Return the passage of the logarithm thread from "This tells you" up to and including "reasoning so nicely!)", copied word for word.

## Document text
****************

Solve log_6 (x+3) + log_6 (x+4) = 1, for X

Okay! I know the answer is -1, this is for my review. My issue is I don't know WHY the answer is -1. I can't work the problem to get that answer.

I move the second logarithm to the right side of the equation, getting log_6(x+3) = -log_6(x+4) + 1

And because the bases are the same, I set x+3 = -(x+4) + 1, but this works out to x=-3, which isn't the answer.

What am I doing wrong?
Wolvenmoon

Posts: 2
Joined: Tue May 05, 2009 2:45 am

### Re: log_6 (x+3) + log_6 (x+4) = 1, for X

It figures, 5 minutes after I post I get it.

The problem is that I was ignoring another property of logarithms. log_6(x+3) + log_6(x+4) = 1 is the same as log_6(x+3)(x+4) = 1. To find X, I set (x+3)(x+4) = 6, and solve. This factors down to (x+1)(x+6), which is x=-1, x=-6. Because you cannot take a negative logarithm, x=-6 is thrown out as it breaks BOTH logarithms, so the answer is -1.

Wolvenmoon

Posts: 2
Joined: Tue May 05, 2009 2:45 am

Wolvenmoon wrote:Solve log_6 (x+3) + log_6 (x+4) = 1, for X

Use log rules to compress the left-hand side:

. . . . .$\log_6(x\, +\, 3)\, +\, \log_6(x\, +\, 4)\, =\, \log_6\left((x\, +\, 3)(x\, +\, 4)\right)$

Then use the definition of logs to convert the log equation into the equivalent exponential equation:

. . . . .$(x\, +\, 3)(x\, +\, 4)\, =\, 6^1$

. . . . .$x^2\, +\, 7x\, +\, 12\, =\, 6$

. . . . .$x^2\, +\, 7x\, +\, 6\, =\, 0$

Then factor the quadratic to get:

. . . . .$(x\, +\, 6)(x\, +\, 1)\, =\, 0$

This tells you that x = -6 or else x = -1. But since the arguments of the logs are "x + 3" and "x + 4", then "x = -6" would give you negatives inside the logs, which won't work.

Good job! (And thank you for showing your steps and reasoning so nicely!)

stapel_eliz

Posts: 1803
Joined: Mon Dec 08, 2008 4:22 pm

****************

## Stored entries
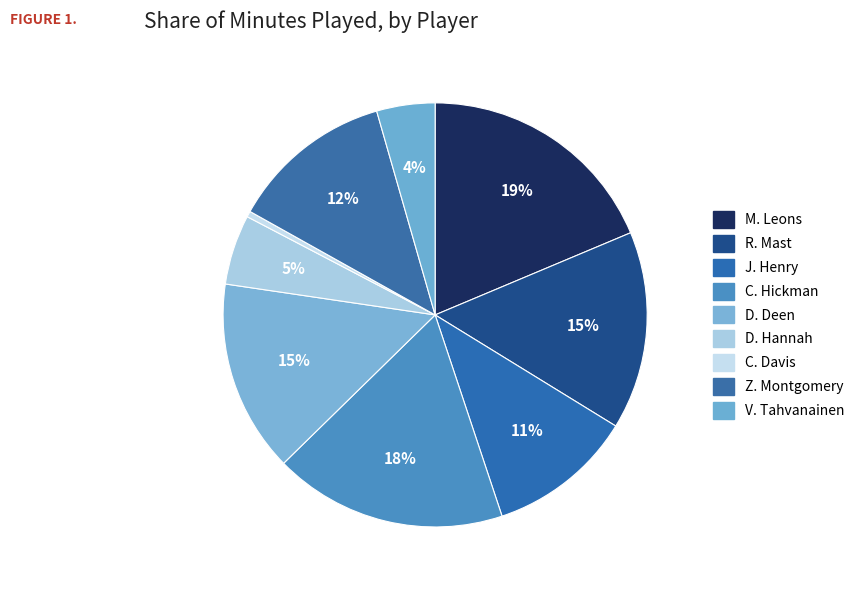

To the nearest percent, what is the average slice percentage?

11%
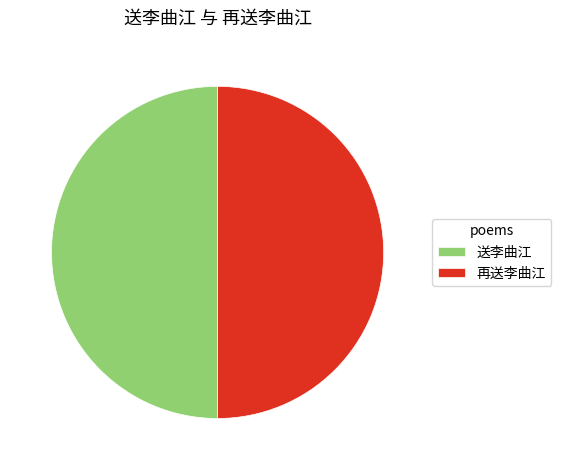

Combined, do 再送李曲江 and 送李曲江 account for over 50%?

Yes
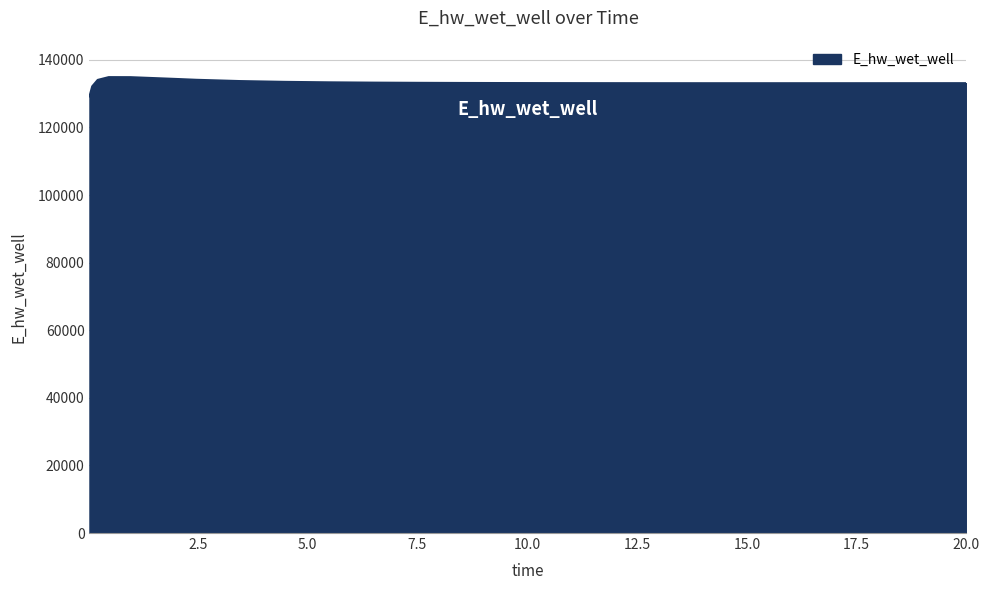

What is the difference between the maximum and minimum values?

5715.1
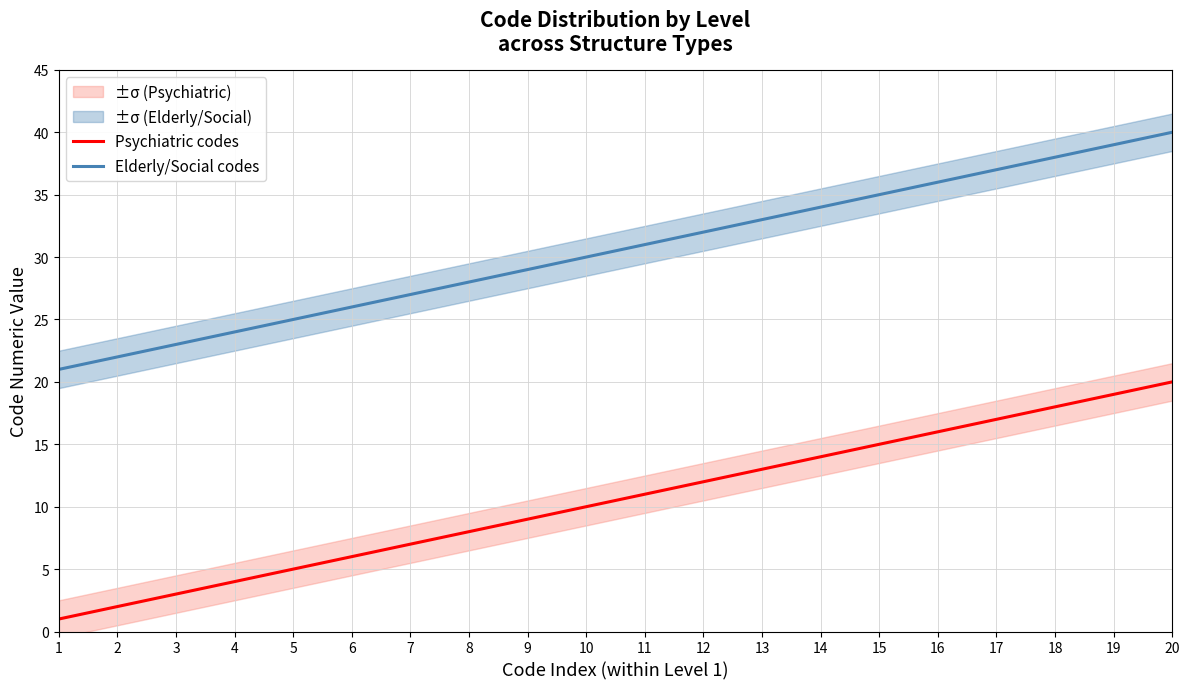

The value of Elderly/Social codes at 9 is 17. True or false?

False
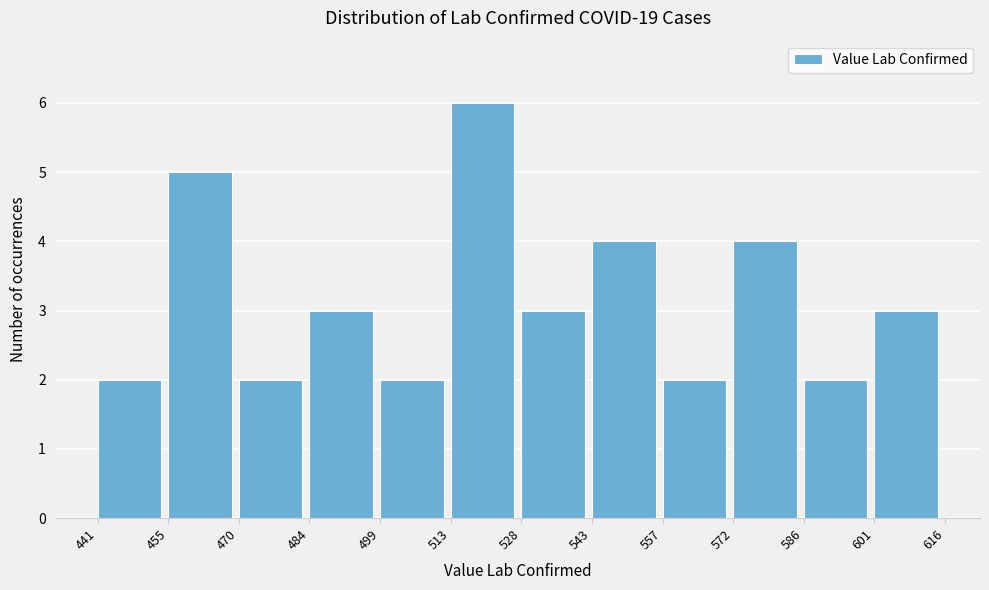

Reading left to right, list every bar in this chart as the range it spans on the x-axis followed by its height. The values are not printed on the chart, so give them approximately, as read against the axis.

441 to 455: 2
455 to 470: 5
470 to 484: 2
484 to 499: 3
499 to 513: 2
513 to 528: 6
528 to 543: 3
543 to 557: 4
557 to 572: 2
572 to 586: 4
586 to 601: 2
601 to 616: 3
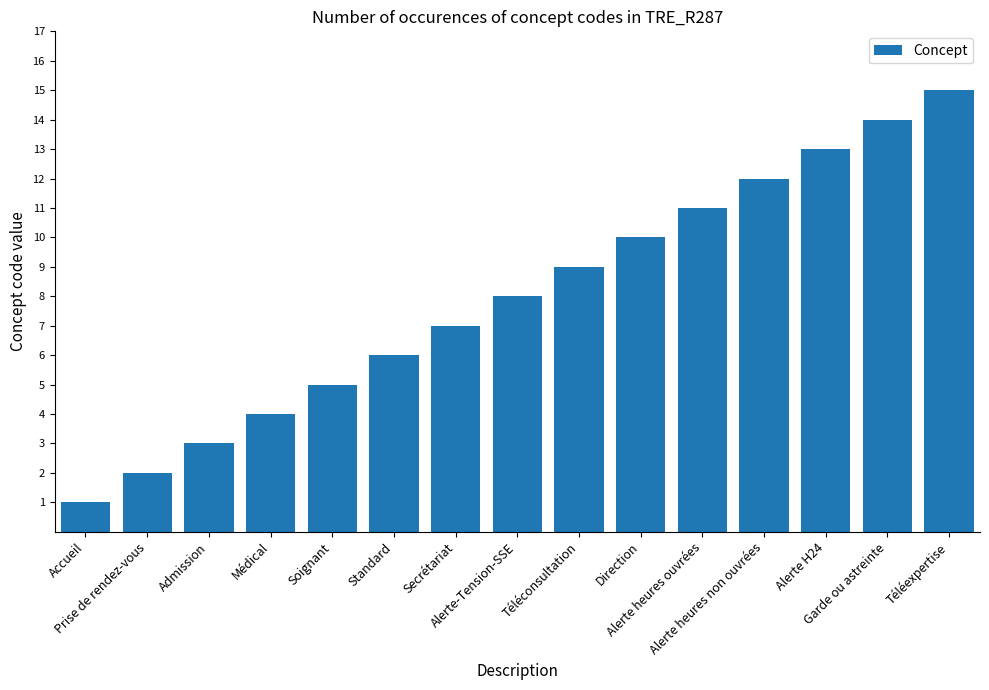

Does the chart contain stacked bars?

No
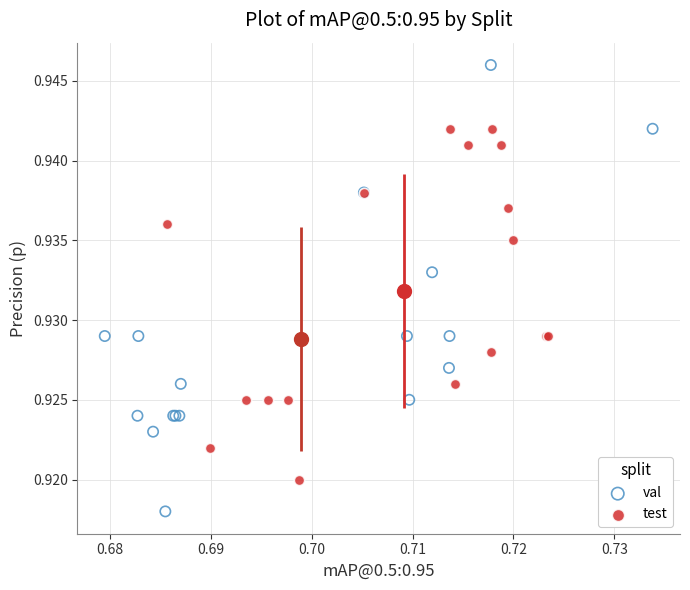

Which series has the largest Y range (max minus min)?

val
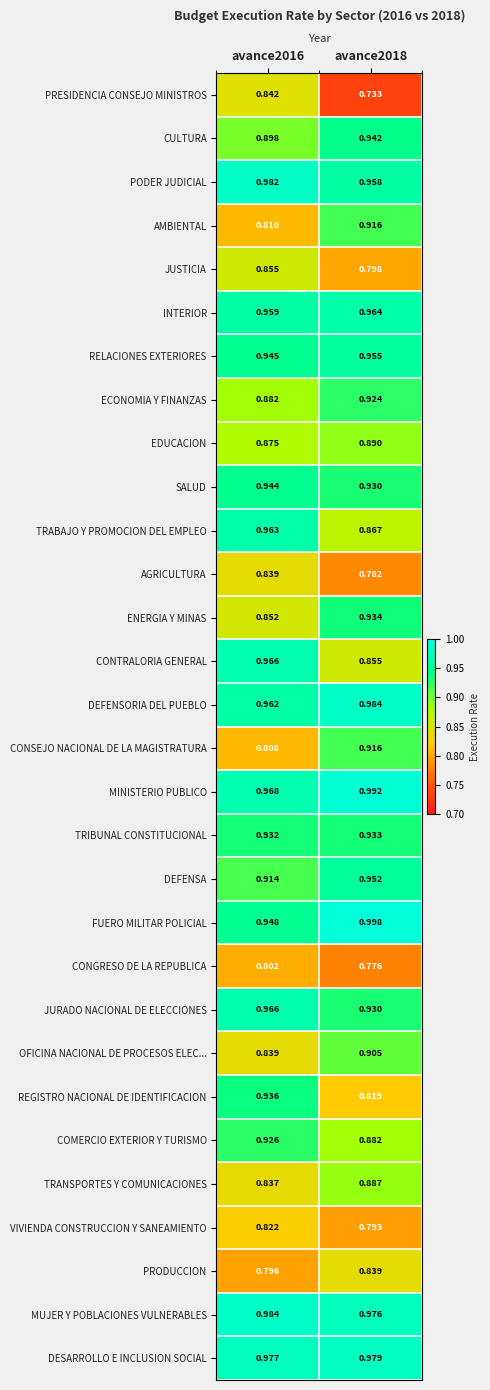

Is the value of JUSTICIA at avance2018 greater than the value of COMERCIO EXTERIOR Y TURISMO at avance2016?

No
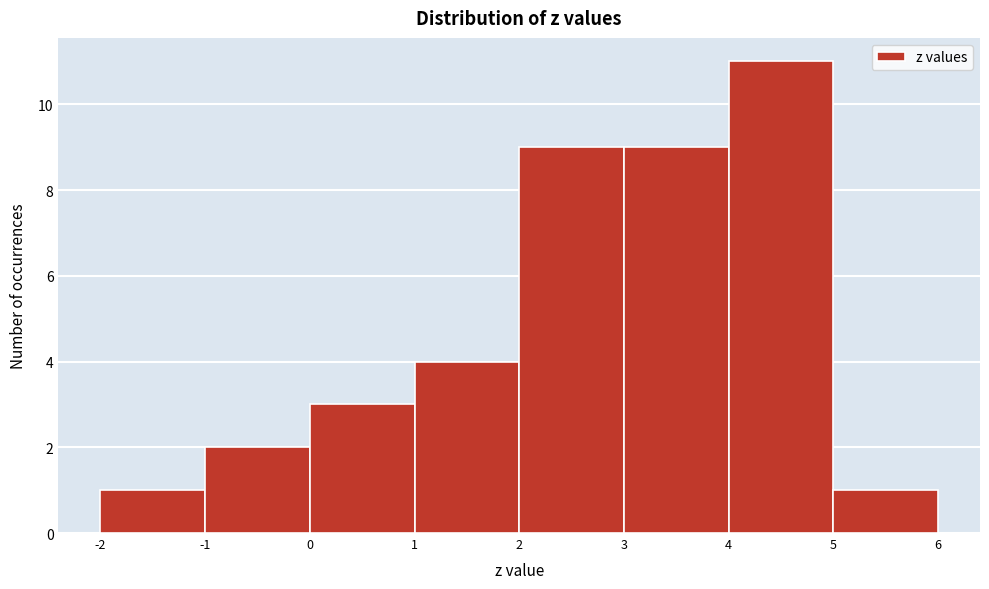

How tall is the bar that spans 0 to 1 on the x-axis? The values are not printed on the chart, so give them approximately, as read against the axis.

3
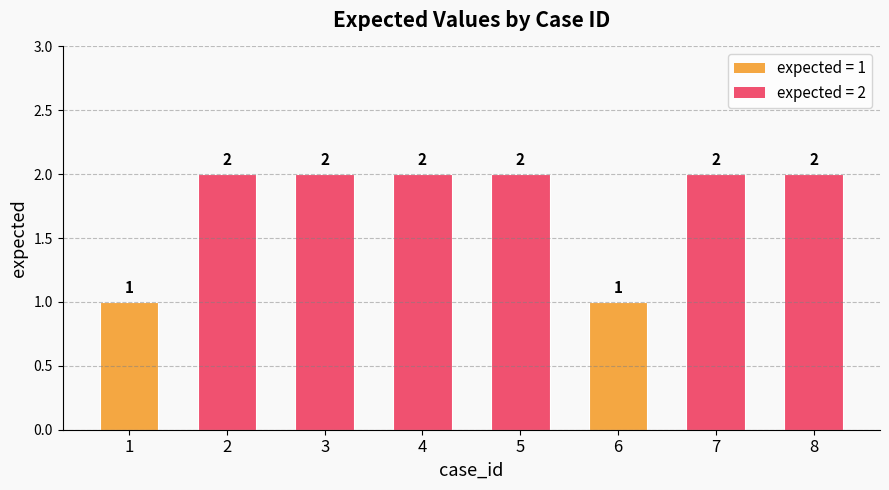

What is the value of the 4th bar from the left?

2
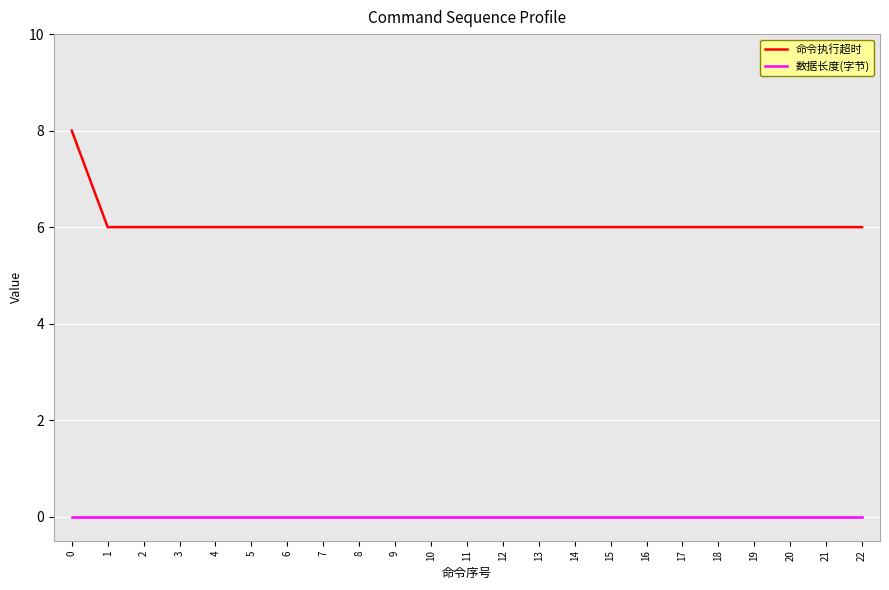

True or false: 命令执行超时 and 数据长度(字节) intersect in this chart.

False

****************

## Task response
This tells you that x = -6 or else x = -1. But since the arguments of the logs are "x + 3" and "x + 4", then "x = -6" would give you negatives inside the logs, which won't work.

Good job! (And thank you for showing your steps and reasoning so nicely!)